--- Supplied records ---
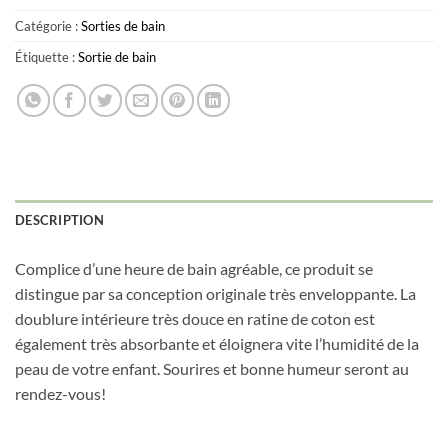
Catégorie :
Sorties de bain
Étiquette :
Sortie de bain
Obtenez 10% de rabais
DESCRIPTION
Obtenez un 10% de rabais sur votre
prochaine commande en vous inscrivant à
notre infolettre!
Complice d’une heure de bain agréable, ce produit se
distingue par sa conception originale très enveloppante. La
Courriel
*
doublure intérieure très douce en ratine de coton est
également très absorbante et éloignera vite l’humidité de la
peau de votre enfant. Sourires et bonne humeur seront au
Nom
*
rendez-vous!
---
(Task item) Which lines of the listing above contain the word "votre"? Pull out each of those lines in full. Only matches with the same uppercase and lowercase letters count.

(The completed task)
Obtenez un 10% de rabais sur votre
peau de votre enfant. Sourires et bonne humeur seront au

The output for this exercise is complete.